- **REQUIREMENT**: Copy each of the items below word for word, keeping every character and line break unchanged.

** Opening RECORD EXTRACTS block **

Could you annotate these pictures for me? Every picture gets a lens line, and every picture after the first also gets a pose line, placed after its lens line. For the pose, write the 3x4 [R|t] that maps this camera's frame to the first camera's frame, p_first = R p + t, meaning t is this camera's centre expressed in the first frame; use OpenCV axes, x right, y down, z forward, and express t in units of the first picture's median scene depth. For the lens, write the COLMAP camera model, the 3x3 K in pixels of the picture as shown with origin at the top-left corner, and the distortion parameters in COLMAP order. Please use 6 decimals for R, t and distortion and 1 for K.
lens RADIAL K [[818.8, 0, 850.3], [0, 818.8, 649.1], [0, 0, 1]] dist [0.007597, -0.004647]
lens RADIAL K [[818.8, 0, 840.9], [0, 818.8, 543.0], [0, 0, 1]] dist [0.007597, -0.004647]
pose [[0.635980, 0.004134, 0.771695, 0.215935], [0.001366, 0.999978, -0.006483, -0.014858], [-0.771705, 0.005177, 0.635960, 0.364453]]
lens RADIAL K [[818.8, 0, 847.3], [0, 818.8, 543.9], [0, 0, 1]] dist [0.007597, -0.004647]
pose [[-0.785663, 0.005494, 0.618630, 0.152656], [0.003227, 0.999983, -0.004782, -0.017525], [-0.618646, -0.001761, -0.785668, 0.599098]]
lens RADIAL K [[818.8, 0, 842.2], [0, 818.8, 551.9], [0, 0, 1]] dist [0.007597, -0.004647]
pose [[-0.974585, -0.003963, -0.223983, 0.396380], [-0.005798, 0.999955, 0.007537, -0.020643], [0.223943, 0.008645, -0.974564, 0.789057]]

** Closing RECORD EXTRACTS block **

- **RESPONSE TO THIS TASK**:
Could you annotate these pictures for me? Every picture gets a lens line, and every picture after the first also gets a pose line, placed after its lens line. For the pose, write the 3x4 [R|t] that maps this camera's frame to the first camera's frame, p_first = R p + t, meaning t is this camera's centre expressed in the first frame; use OpenCV axes, x right, y down, z forward, and express t in units of the first picture's median scene depth. For the lens, write the COLMAP camera model, the 3x3 K in pixels of the picture as shown with origin at the top-left corner, and the distortion parameters in COLMAP order. Please use 6 decimals for R, t and distortion and 1 for K.
lens RADIAL K [[818.8, 0, 850.3], [0, 818.8, 649.1], [0, 0, 1]] dist [0.007597, -0.004647]
lens RADIAL K [[818.8, 0, 840.9], [0, 818.8, 543.0], [0, 0, 1]] dist [0.007597, -0.004647]
pose [[0.635980, 0.004134, 0.771695, 0.215935], [0.001366, 0.999978, -0.006483, -0.014858], [-0.771705, 0.005177, 0.635960, 0.364453]]
lens RADIAL K [[818.8, 0, 847.3], [0, 818.8, 543.9], [0, 0, 1]] dist [0.007597, -0.004647]
pose [[-0.785663, 0.005494, 0.618630, 0.152656], [0.003227, 0.999983, -0.004782, -0.017525], [-0.618646, -0.001761, -0.785668, 0.599098]]
lens RADIAL K [[818.8, 0, 842.2], [0, 818.8, 551.9], [0, 0, 1]] dist [0.007597, -0.004647]
pose [[-0.974585, -0.003963, -0.223983, 0.396380], [-0.005798, 0.999955, 0.007537, -0.020643], [0.223943, 0.008645, -0.974564, 0.789057]]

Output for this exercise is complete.